Getting close to local reps helps with getting answers quickly, too. Bowen has one directive: Know your most reliable local representatives and keep them on speed dial.
“Texts with reps always get returned fast,” Bowen says.
Find the Right Facebook Friends
Norris generally recommends other professionals rely on manufacturing reps, but if they need a broad question answered, Facebook groups can be helpful.
But how does one find the right group? Luckily, there are several to choose from that offer high-quality content.
Within a few days of watching the group posts after becoming a member, most pros will quickly pick up on whether it’s a professional page based on the content quality, Norris says.
“People post pictures of their jobs and they’re not up to code and people are liking their posts and saying, ‘great job,’ ” he says. “That’s when you know it doesn’t have the trust factor [you need].”
For pool pros who enjoy Facebook, Norris and Lenz advise watching out for negative individuals who tear others down simply for asking questions. It happens even in the most well-moderated groups. Additionally, any groups that allow multiple people to spam the group by asking tons of questions without providing value themselves can get tiresome — and unhelpful — quickly.
Norris highly recommends Pool Chasers and the Ask The Masters groups to professionals looking to engage with other high-quality pool pros. He’s also developed friendships in his area from the Facebook groups he’s in. He connected with Jeremy Hine of Florida Leisure 11 years ago, and the two have stayed in touch ever since.
“We can exchange ideas, but he’s not my competition,” he says of the friendship with Hine, whom he often meets at trade shows.
Experts warn building those professional friendships doesn’t come overnight. For those willing to invest the time, Facebook groups are a great way to find valuable mentors.
“It’s not a quick flip switch sort of thing,” Lenz says. “You have to develop a relationship. It’s pretty easy to go through and find those people [in a group]. Especially when you see a person’s always offering good information.”
Lenz says of Talking Pools that its founder, Rudy Stankowitz, is a “wealth of knowledge” and leads discussions with “high-caliber moderators.”

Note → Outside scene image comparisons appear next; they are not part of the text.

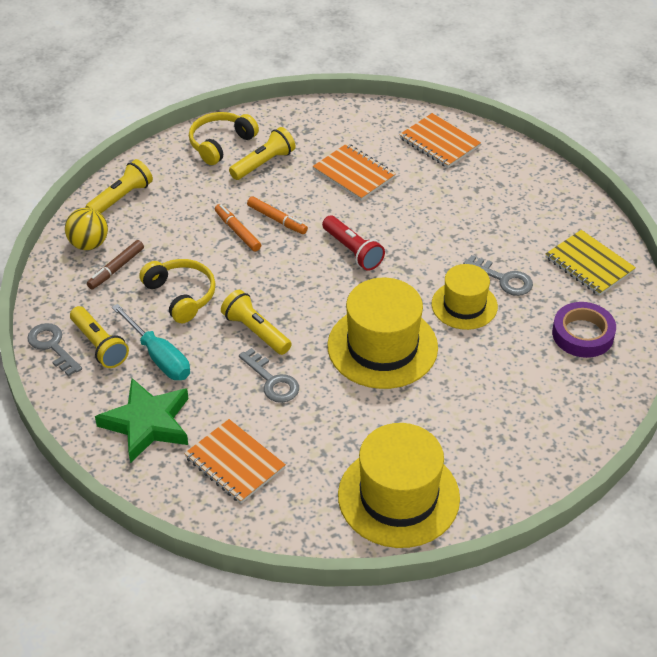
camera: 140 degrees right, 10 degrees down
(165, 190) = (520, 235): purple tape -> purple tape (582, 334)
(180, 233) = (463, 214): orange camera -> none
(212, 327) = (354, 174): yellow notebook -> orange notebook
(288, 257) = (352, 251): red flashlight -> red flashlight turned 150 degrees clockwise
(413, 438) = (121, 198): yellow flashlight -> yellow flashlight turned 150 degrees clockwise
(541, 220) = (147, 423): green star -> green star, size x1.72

“They’re asking questions of others,” he says of 14psi Pool Industry Lounge. “It just seems to be a great team of members. There’s no real hierarchy. It’s not people bowing down to those who run it. Everybody respects everybody.”

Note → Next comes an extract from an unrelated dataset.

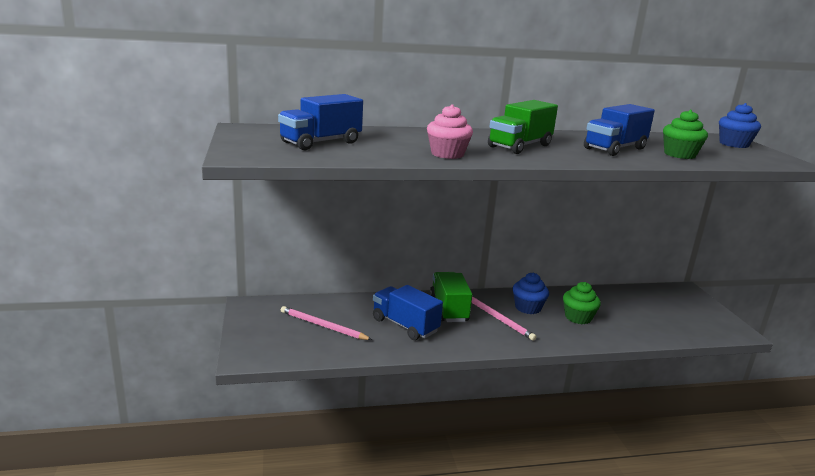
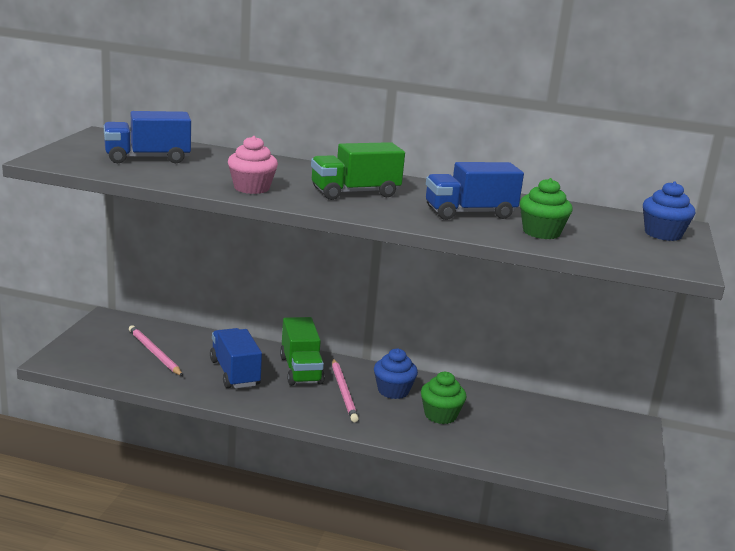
camera: 25 degrees right, 0 degrees up
(449, 309) = (301, 370): green truck -> green truck turned 150 degrees clockwise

As for the types of questions to post in those groups, only consider posting questions that aren’t timely. It’s a practical way to see who has tested the waters with other products or business practices, says Bowen.
“Typically, we don’t rely on Facebook groups; we only use them when we want multiple answers to questions and see what people are doing in a broad sense,” Bowen explains.

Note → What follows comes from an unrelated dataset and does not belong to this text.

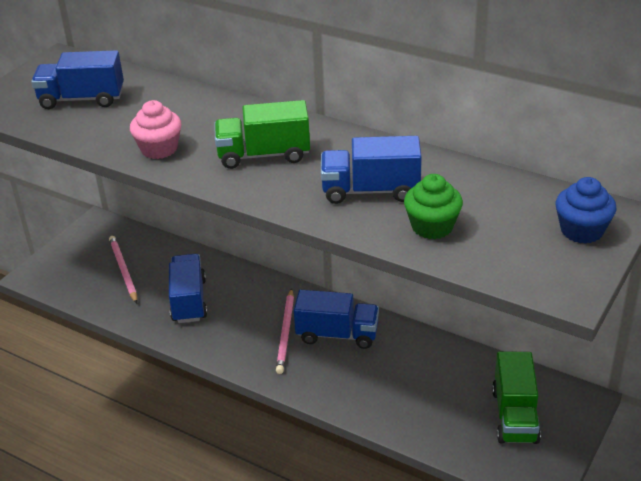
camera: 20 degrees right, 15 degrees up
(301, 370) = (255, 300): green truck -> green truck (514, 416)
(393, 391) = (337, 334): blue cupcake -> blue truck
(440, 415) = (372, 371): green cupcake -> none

For him, it makes more sense to focus on training over connecting on social media. “We do a lot of online training as a company,” he says. “I believe it’s good to be book smart and street smart, and that there is a time and place for both.”
Seek the Truth
Lastly, experts say it’s easy to get overloaded with bad information that could be costly in more ways than one.
“It’s hard for someone to know who to trust and who to believe,” Lenz says. “There’s a lot of risk and liability in everything we do. If you choose wrong, it could be devastating.”
Because of this, they recommend spending quality time in groups with those certified, well-respected individuals and investing in organizations that are highly regarded like Watershape University, PHTA, NESPA and IPSSA.
“There’s way too much bad information out there or people professing things that they aren’t really as versed in as they should be,” says Lenz.
That’s one of the reasons Norris trusts the Ask The Masters Facebook group as much as he does. He advises others to trust those who are highly invested in pool industry education. “Every master in there has extensive training for swimming pools,” he says of the group’s admins and contributors that evoke trust. “They’ve taken a lot of paid classes. If one of them responds to your post, you know it’s good.”